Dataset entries

- - -

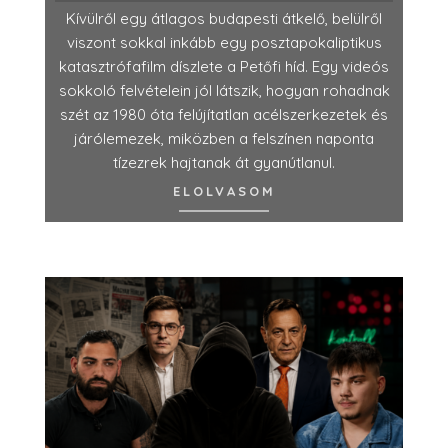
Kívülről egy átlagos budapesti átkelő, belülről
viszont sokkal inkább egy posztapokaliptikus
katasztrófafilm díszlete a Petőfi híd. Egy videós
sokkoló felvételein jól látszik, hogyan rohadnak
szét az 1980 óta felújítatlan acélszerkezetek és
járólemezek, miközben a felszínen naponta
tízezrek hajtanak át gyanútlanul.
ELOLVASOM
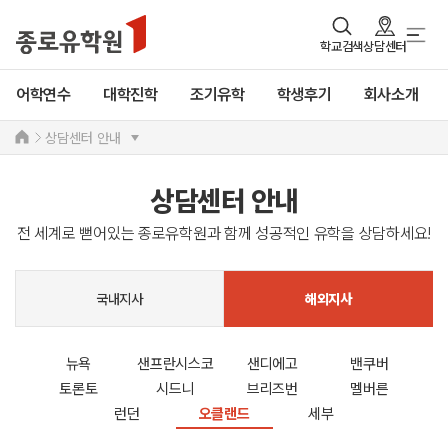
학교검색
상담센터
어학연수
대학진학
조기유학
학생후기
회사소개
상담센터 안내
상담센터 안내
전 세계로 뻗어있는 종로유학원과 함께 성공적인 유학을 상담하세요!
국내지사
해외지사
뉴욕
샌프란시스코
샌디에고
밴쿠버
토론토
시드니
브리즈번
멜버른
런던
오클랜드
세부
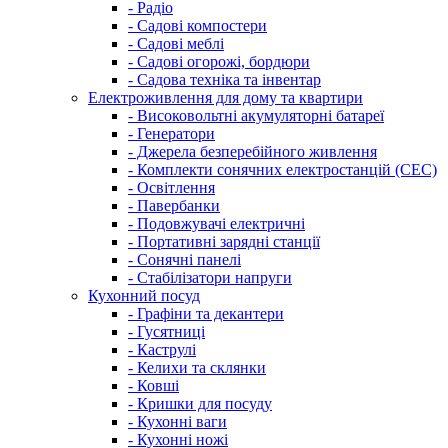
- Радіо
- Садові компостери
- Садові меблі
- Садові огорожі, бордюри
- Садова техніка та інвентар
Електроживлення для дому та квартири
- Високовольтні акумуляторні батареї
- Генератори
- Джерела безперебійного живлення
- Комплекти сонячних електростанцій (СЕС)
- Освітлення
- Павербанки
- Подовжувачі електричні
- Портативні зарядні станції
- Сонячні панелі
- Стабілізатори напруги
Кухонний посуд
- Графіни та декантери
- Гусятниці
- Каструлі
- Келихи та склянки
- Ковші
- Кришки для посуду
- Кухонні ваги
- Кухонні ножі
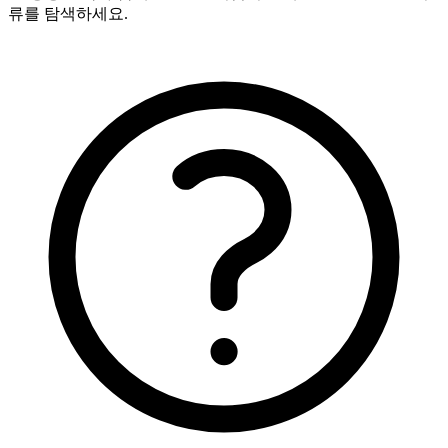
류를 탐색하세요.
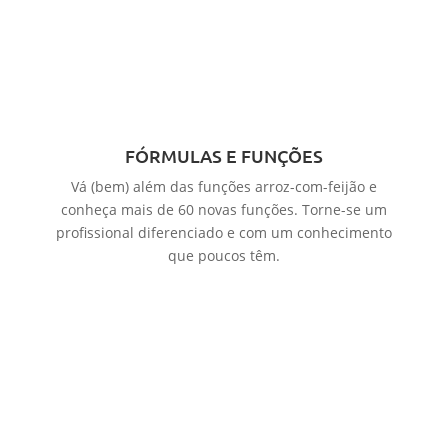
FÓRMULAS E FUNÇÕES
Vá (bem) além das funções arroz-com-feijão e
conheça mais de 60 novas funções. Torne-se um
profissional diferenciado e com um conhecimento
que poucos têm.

- - -

• _Activity_
The reply must contain every entry above, exactly as written, and none of the pictures.

• _Finished task_
Kívülről egy átlagos budapesti átkelő, belülről
viszont sokkal inkább egy posztapokaliptikus
katasztrófafilm díszlete a Petőfi híd. Egy videós
sokkoló felvételein jól látszik, hogyan rohadnak
szét az 1980 óta felújítatlan acélszerkezetek és
járólemezek, miközben a felszínen naponta
tízezrek hajtanak át gyanútlanul.
ELOLVASOM
학교검색
상담센터
어학연수
대학진학
조기유학
학생후기
회사소개
상담센터 안내
상담센터 안내
전 세계로 뻗어있는 종로유학원과 함께 성공적인 유학을 상담하세요!
국내지사
해외지사
뉴욕
샌프란시스코
샌디에고
밴쿠버
토론토
시드니
브리즈번
멜버른
런던
오클랜드
세부
- Радіо
- Садові компостери
- Садові меблі
- Садові огорожі, бордюри
- Садова техніка та інвентар
Електроживлення для дому та квартири
- Високовольтні акумуляторні батареї
- Генератори
- Джерела безперебійного живлення
- Комплекти сонячних електростанцій (СЕС)
- Освітлення
- Павербанки
- Подовжувачі електричні
- Портативні зарядні станції
- Сонячні панелі
- Стабілізатори напруги
Кухонний посуд
- Графіни та декантери
- Гусятниці
- Каструлі
- Келихи та склянки
- Ковші
- Кришки для посуду
- Кухонні ваги
- Кухонні ножі
류를 탐색하세요.
FÓRMULAS E FUNÇÕES
Vá (bem) além das funções arroz-com-feijão e
conheça mais de 60 novas funções. Torne-se um
profissional diferenciado e com um conhecimento
que poucos têm.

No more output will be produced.